# problem with my air intake installation



## Chapskac (Aug 8, 2003)

i recently attempted to install bomz air intake(crap)...it doesnt seem to aquire enough air, the engine bogs up and down. please if u have ne suggestion on how to fix this...post a reply asap!


----------



## Exalta (Jan 21, 2003)

dude, i'd like put the stock airbox back on. 
have you reset the computer yet?


----------



## Chapskac (Aug 8, 2003)

*yes*

yes the direction told me to un hook the negative wire to the battery for 5 minutes..this didnt work..so how should i reset the computer?


----------



## G_Funk013 (Jul 9, 2002)

Check the technical section on Sentra.net.


----------



## Token Moron (Mar 28, 2003)

*Re: yes*



Chapskac said:


> *yes the direction told me to un hook the negative wire to the battery for 5 minutes..this didnt work..so how should i reset the computer? *


5 minutes is not enough time to reset the ecu......most ppl do like 30-45mins or just leave it disconnected overnight. usually if it bogs out, there is a vacuum leak or the vacuum lines are not proper. check those out, also, what does it idle at?


----------



## azkicker0027 (May 31, 2002)

also check the maf meter, it may not be hooked up. i didn't know bomz made an intake, what's it like???


----------



## Chapskac (Aug 8, 2003)

it i idiling real low...almost to the point of is shuttin off...and when i hold the gas in it goes up then down...like its screaming for air...


----------



## Katana200sx (May 13, 2002)

install your stock intake and see if it is actually the aftermarket one being the problem. i dont think it has anything to do with the cai though


----------



## Chapskac (Aug 8, 2003)

*zeno*

yo zeno...its a bomz air intake...how can i solve this problem? since i already unplugged the sensor...but i had to do get the old intake system off...


----------



## Exalta (Jan 21, 2003)

> since i already unplugged the sensor


you unplugged what sensor?the MAF?O2 sensor? No wonder your car's freakin out.

by the way,there are instructions on how to reset the cpu on www.sentra.net


----------



## 99SE-L (Aug 13, 2003)

You probably flipped the maf and the adapter in the wrong direction. That's what happens. Check to see if the maf sensor is aligned right and make sure you didn't forget to plug the hoses back to the intake.


----------



## tkvtec (Apr 20, 2003)

Make sure all sensors are plugged in and that all hoses are attached tightly. ANd that the sensors plug into the MAF on the firewall side.


----------



## HoloSkull (Jan 30, 2003)

I don't care what kind of intake it is, if the mass airflow sensor isn't hooked up, not working properly, or what not it will not rev up to, i think, anything above 2500 rpm. The car will just want to die on you. Trying to relocate the sensor doesn't work either, it must be in whatever intake housing you are using. I discovered this when rigging my new intake, but mine works great now.


----------



## zeno (Sep 17, 2002)

^^^agreed^^^

You have to have the MAF sensor hooked up or your car will go nuts. This is the problem w/ the POS intakes is they do not design a place in the intake to place the o2 sensor. When you are putting in the new intake, make sure all the sensor and wires are connected before you reconnect the battery and try to turn the car on. If you don't do this, most likely you will get a check engine light and your car will freak out.

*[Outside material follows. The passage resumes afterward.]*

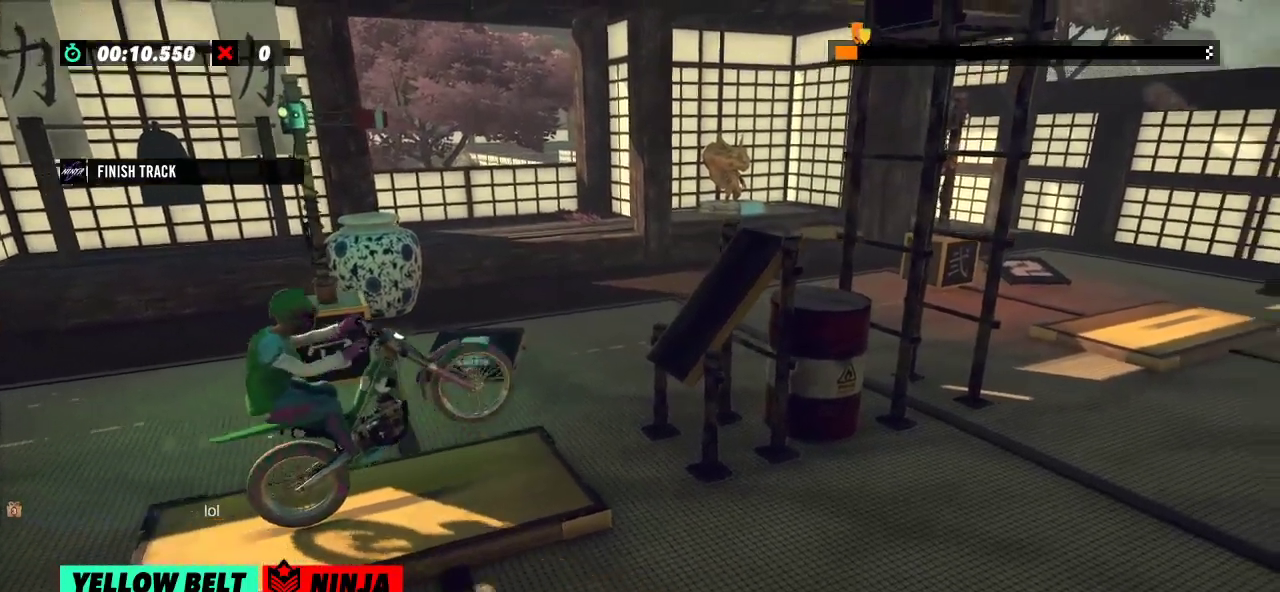
{"buttons": ["R2"], "left_stick": "right", "events": [[100, "left_stick", "left"], [334, "left_stick", "right"]]}
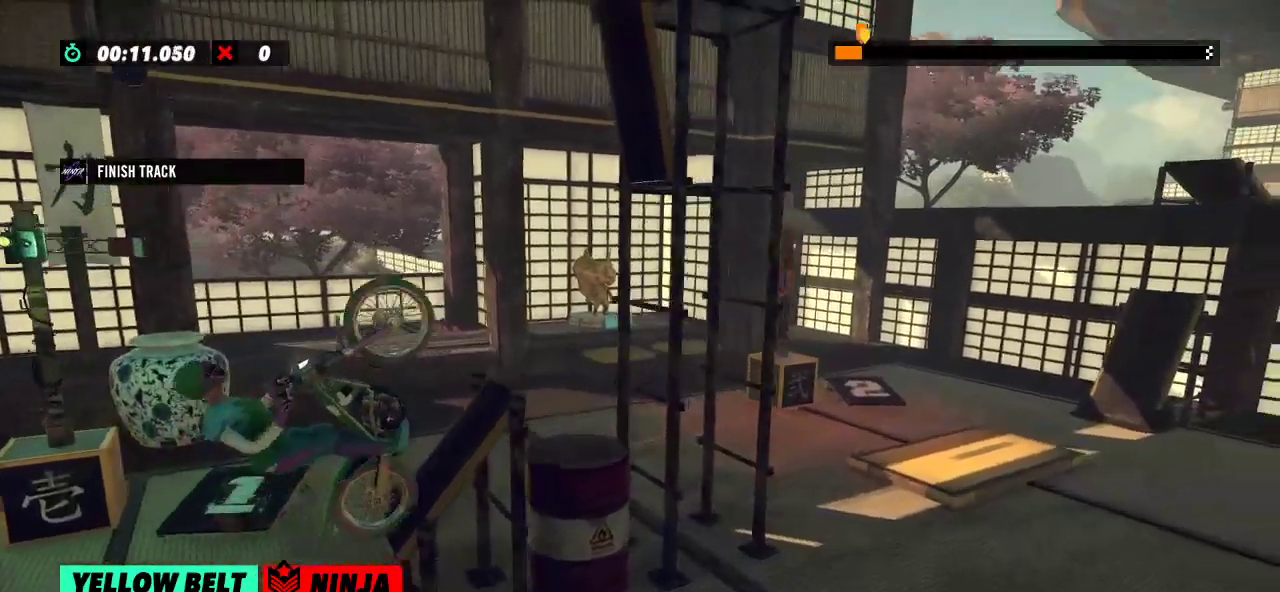
{"buttons": ["R2"], "left_stick": "right", "events": []}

Some people just let the o2 dangle in the engine bay but I think that's pretty ghetto and it can't be good for the sensor. My advice would be to go back to stock and buy an intake that will allow you to hook up the o2 sensor. I know both the JWT POP and HKS allow this and I'm pretty sure the HS CAI does also.


----------



## HoloSkull (Jan 30, 2003)

I think Nopi.com has mass airflow sensors for a modified intake, try checking there if you need to.


----------



## Chapskac (Aug 8, 2003)

*holoskull...*

that is the exact problem i had...im just gona try to return that crappy intake and by the injen air intake which im pretty sure has the o2 sensor...


----------



## azkicker0027 (May 31, 2002)

ok, let's clarify some things, sensors involved with intake mod, mass airflow meter, intake air temp sensor.
the o2 sensors are down in the exhaust stream, unless you still disconnected it otherwise.


----------



## zeno (Sep 17, 2002)

whoops.....my bad...typo


----------



## jdm.se-r (Jul 22, 2003)

when i put my hs cai on my b14 se-r i had my maf sensor on backwards, just flipped and thats all it was....try that maybe? good luck


----------



## Katana200sx (May 13, 2002)

well i just bought a ebay special air intake....dont think ill have these problems with it though. when i just put a mass air adapter plate and filter on i let the air temp sensor just dangle and havent had any problems. a mechanic even said it wouldnt hurt anything.


----------



## holy200sx (Jan 8, 2003)

my temp sensor is in the fender wall... lol.. it thinks its a cai!


----------



## Bryan200sx (Jan 23, 2003)

*ebay bomz*

by any chance would this be the ebay bomz intake that they have there? i was not too sure about getting one for my friends car because i did not know if it would even bolt up right. was it not working due to the fact you had it on wrong or did it not bolt up right? do you have any pics 
thanx


----------



## fatboypup (Oct 3, 2003)

I bought the BOMZ on ebay I'll be (trying) to install it this weekend will post pics


----------



## fatboypup (Oct 3, 2003)

MY BOMZ INTAKE works fine


----------



## HoloSkull (Jan 30, 2003)

how much did you pay for that?


----------



## fatboypup (Oct 3, 2003)

US $40.00 using BUY IT NOW on EBAY Make sure he sends TWO couplings I had to buy a second  Thou the seller BestCarPart was very nice about it and is giving me reduced shipping on my next purchase (a Bomz muffler im getting this month).


----------



## dry (Oct 21, 2002)

check your hoses, one may be kinked and not letting air thru making the vac. lines not powerful enough causing a low idle.


----------



## honda hater (May 3, 2002)

I would go with the place racing cai. I have had it for about a year now and no problems.


----------



## Token Moron (Mar 28, 2003)

honda hater said:


> *I would go with the place racing cai. I have had it for about a year now and no problems. *


second best CAI on the market for the GA16 performance wise.....best in looks tho, its priced a bit more expensive than a HS but it gives u about 2HP less, but it sure makes up for it with the clean-ness they have.....show quality stuff


----------